• **WHAT IS NEEDED**
Every line of the entries below that carries the string "success" should be copied.
====== RECORDS SUPPLIED ======
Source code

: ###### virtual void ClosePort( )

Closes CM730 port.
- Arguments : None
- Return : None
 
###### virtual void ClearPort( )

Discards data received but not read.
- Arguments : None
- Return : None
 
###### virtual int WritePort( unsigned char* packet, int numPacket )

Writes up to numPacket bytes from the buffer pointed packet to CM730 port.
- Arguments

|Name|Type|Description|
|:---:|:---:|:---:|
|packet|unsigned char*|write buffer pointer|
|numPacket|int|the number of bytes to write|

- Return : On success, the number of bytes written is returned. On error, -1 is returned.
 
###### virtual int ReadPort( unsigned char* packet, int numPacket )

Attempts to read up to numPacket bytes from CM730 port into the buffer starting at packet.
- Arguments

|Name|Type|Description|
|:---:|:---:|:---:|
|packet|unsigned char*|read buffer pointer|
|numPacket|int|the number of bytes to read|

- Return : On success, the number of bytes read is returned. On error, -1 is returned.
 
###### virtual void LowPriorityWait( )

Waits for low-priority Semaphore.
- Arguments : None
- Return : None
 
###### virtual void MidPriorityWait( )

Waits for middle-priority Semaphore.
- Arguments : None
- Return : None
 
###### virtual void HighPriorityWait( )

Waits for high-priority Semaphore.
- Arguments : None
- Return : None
======
• **EXERCISE SOLUTION**
- Return : On success, the number of bytes written is returned. On error, -1 is returned.
- Return : On success, the number of bytes read is returned. On error, -1 is returned.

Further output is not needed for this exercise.